* [Passage]
◇ ◇ ◇ ◇ ◇ ◇ ◇
This collection of eight essays, originally presented to a seminar in Oxford in 1988, is a delight, and an instructive one. After the editor’s of “Greek and Latin in Antonine Literature,” it includes papers by C.B.R. Pelling on truth and fiction in Plutarch’s Lives, E.L. Bowie on Greek poetry under the Antonines, Graham Anderson on the second sophistic, H.G. Nesselrath on Lucian’s introductions, M.B. Trapp on Plato’s Phaedrus in the Greek literature of the age, E.J. Kenney on the Cupid and Psyche episode in Apuleius, and the editor again on Aristides. The papers are scholarly but lively and almost always original.
Three features distinguish this collection. First, the synoptic embrace of Greek and Latin in the literary history of a single period. The handbook and survey tradition of writing about Greek Literature and Latin Literature as though they were two different things is perplexing and disruptive.
◇ ◇ ◇ ◇ ◇ ◇ ◇
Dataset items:

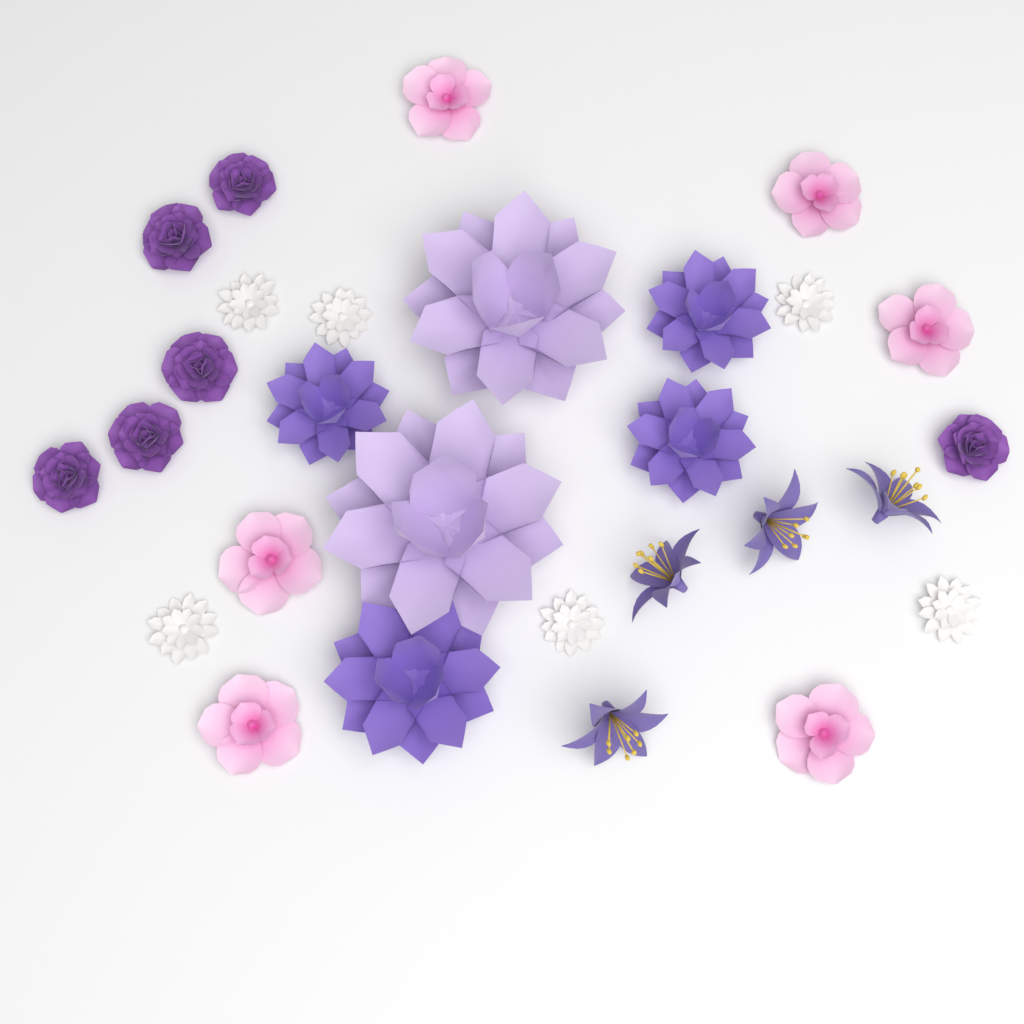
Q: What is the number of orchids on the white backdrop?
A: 6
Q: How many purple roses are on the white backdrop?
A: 6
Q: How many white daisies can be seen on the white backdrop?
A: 6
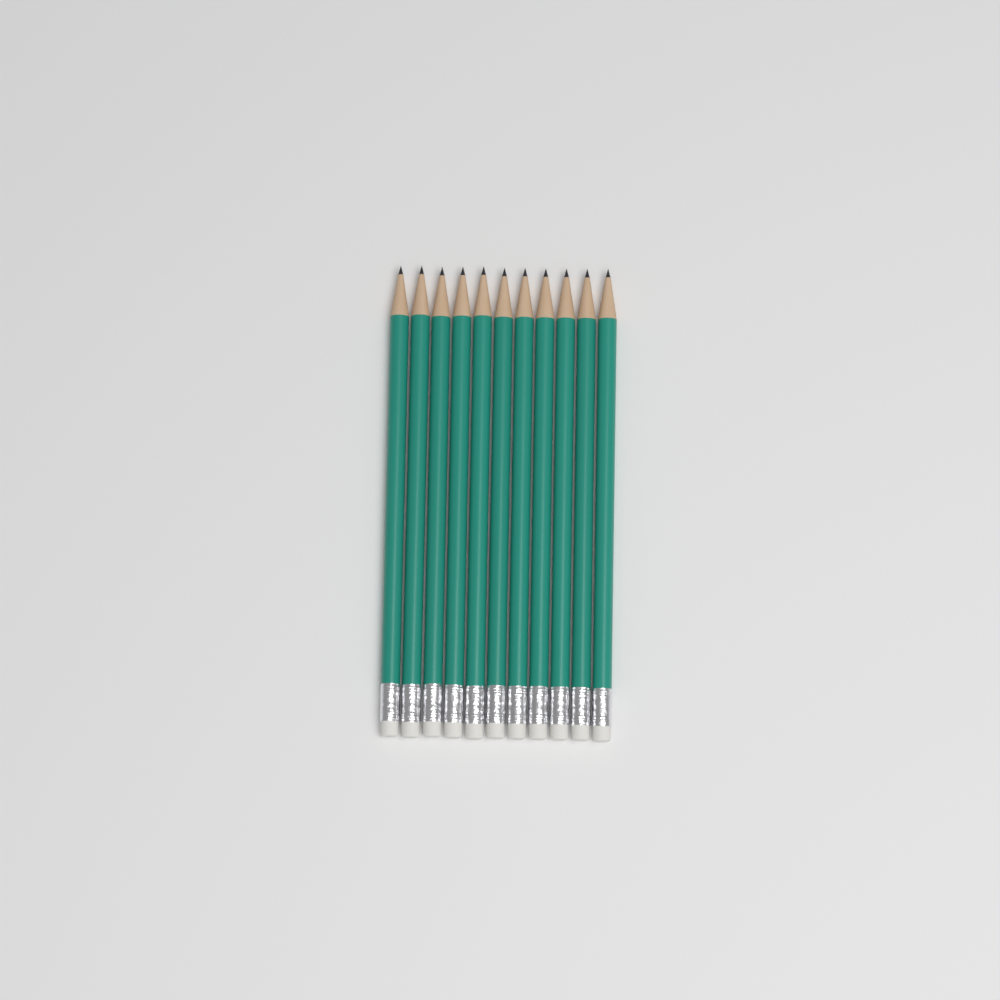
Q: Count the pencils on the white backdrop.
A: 11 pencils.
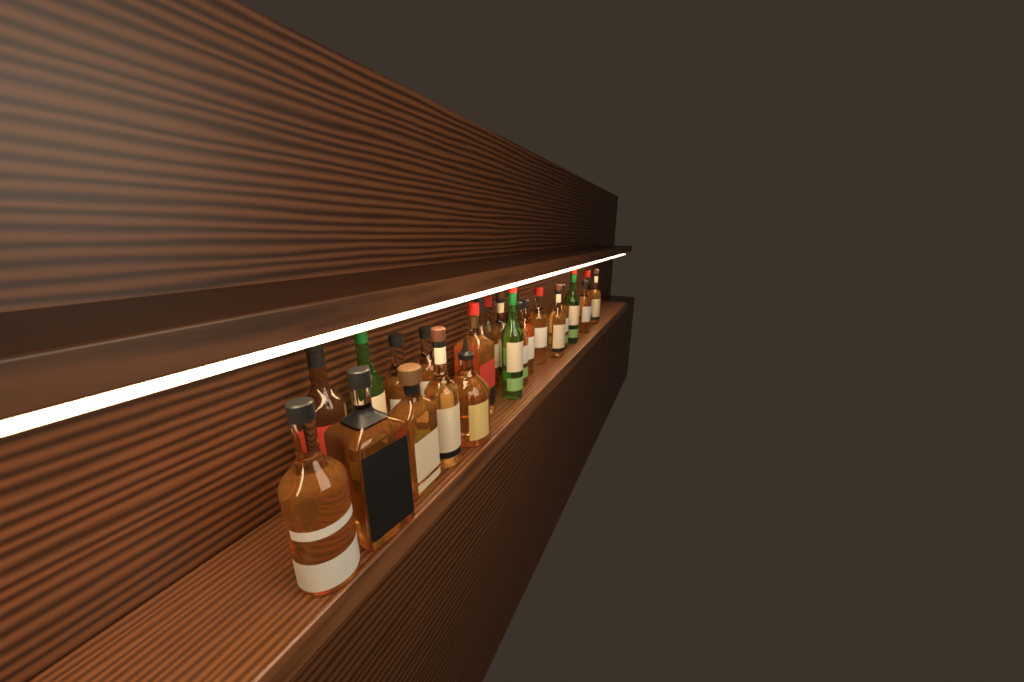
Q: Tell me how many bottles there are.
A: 25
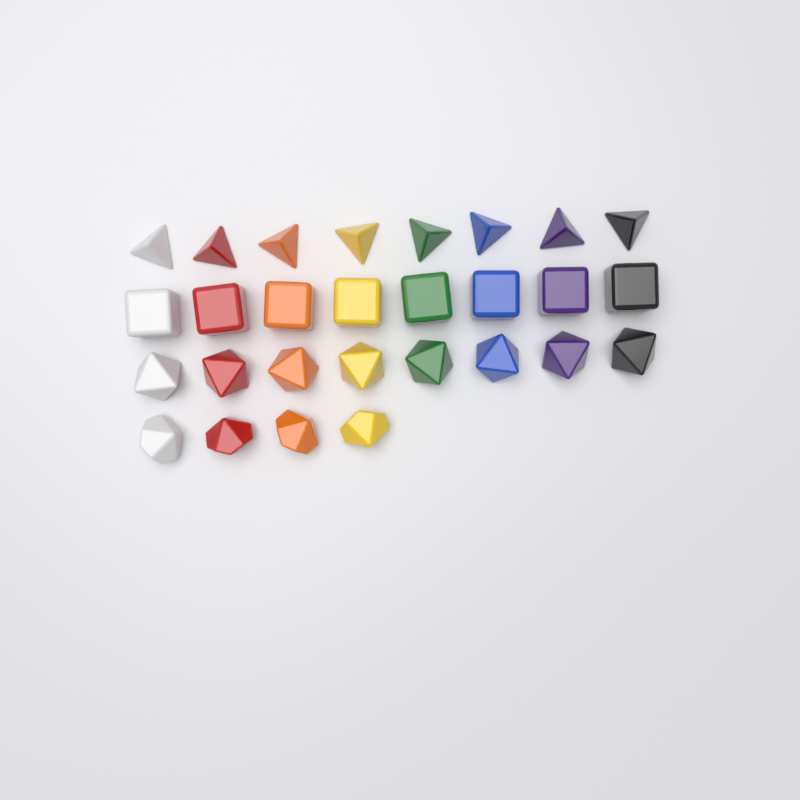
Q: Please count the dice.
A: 28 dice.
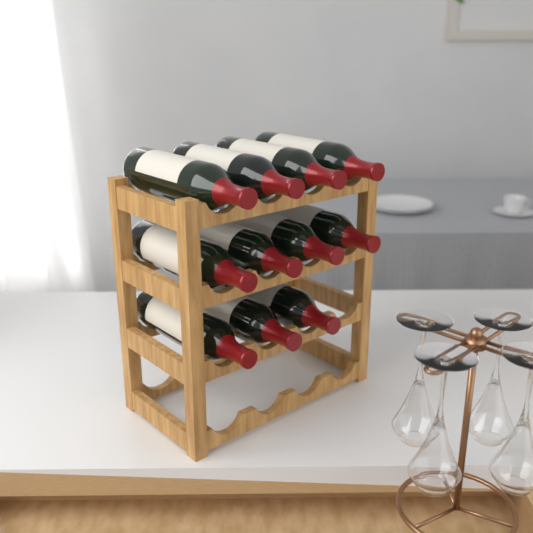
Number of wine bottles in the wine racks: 11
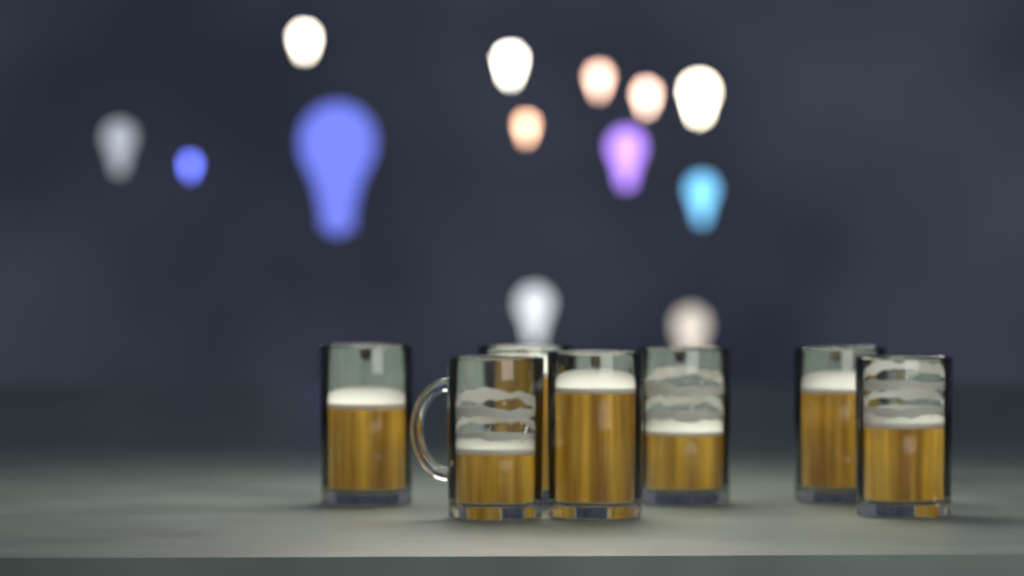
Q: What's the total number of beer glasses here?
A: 7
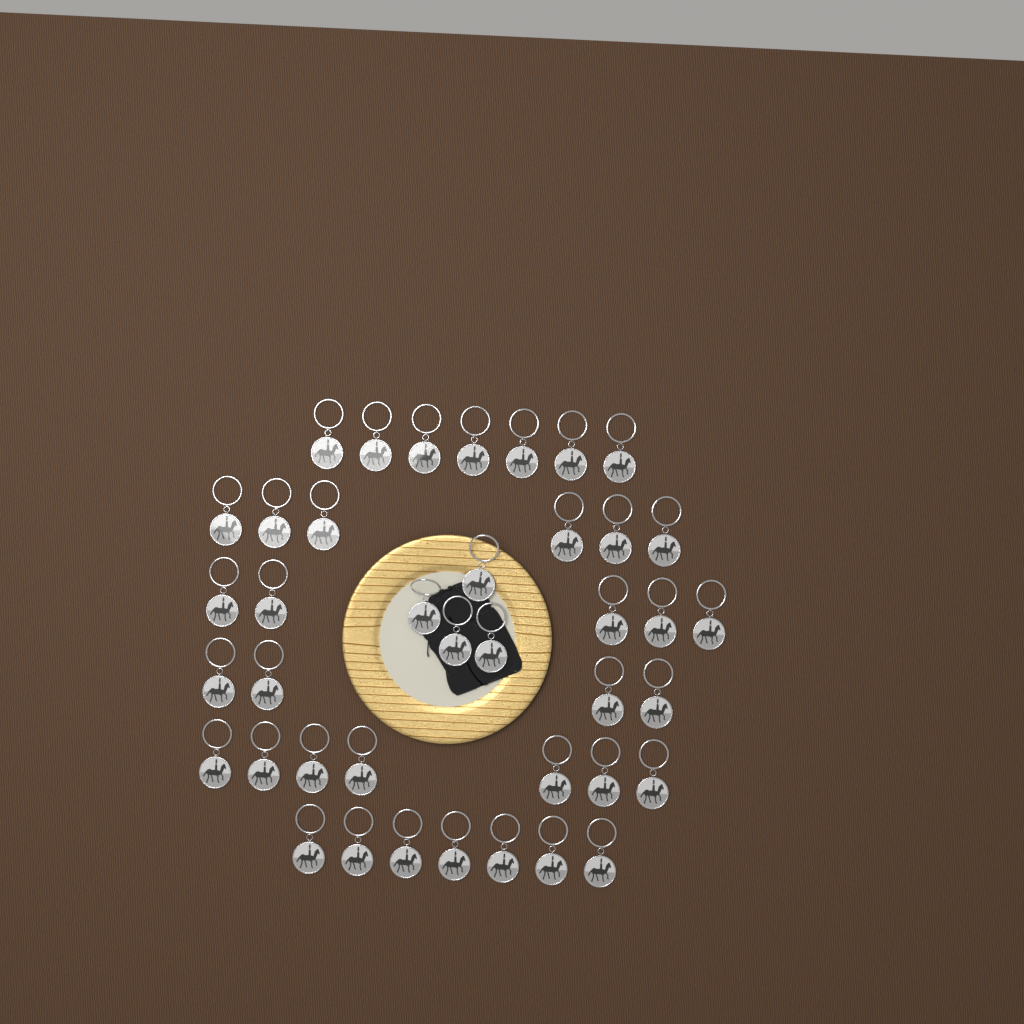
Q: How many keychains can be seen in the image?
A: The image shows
◇ ◇ ◇ ◇ ◇ ◇ ◇
* [Exercise objective] From the review above, set down word for word the passage that begins at "Three features distinguish" and stops after "perplexing and disruptive.".

* [Reply to the task]
Three features distinguish this collection. First, the synoptic embrace of Greek and Latin in the literary history of a single period. The handbook and survey tradition of writing about Greek Literature and Latin Literature as though they were two different things is perplexing and disruptive.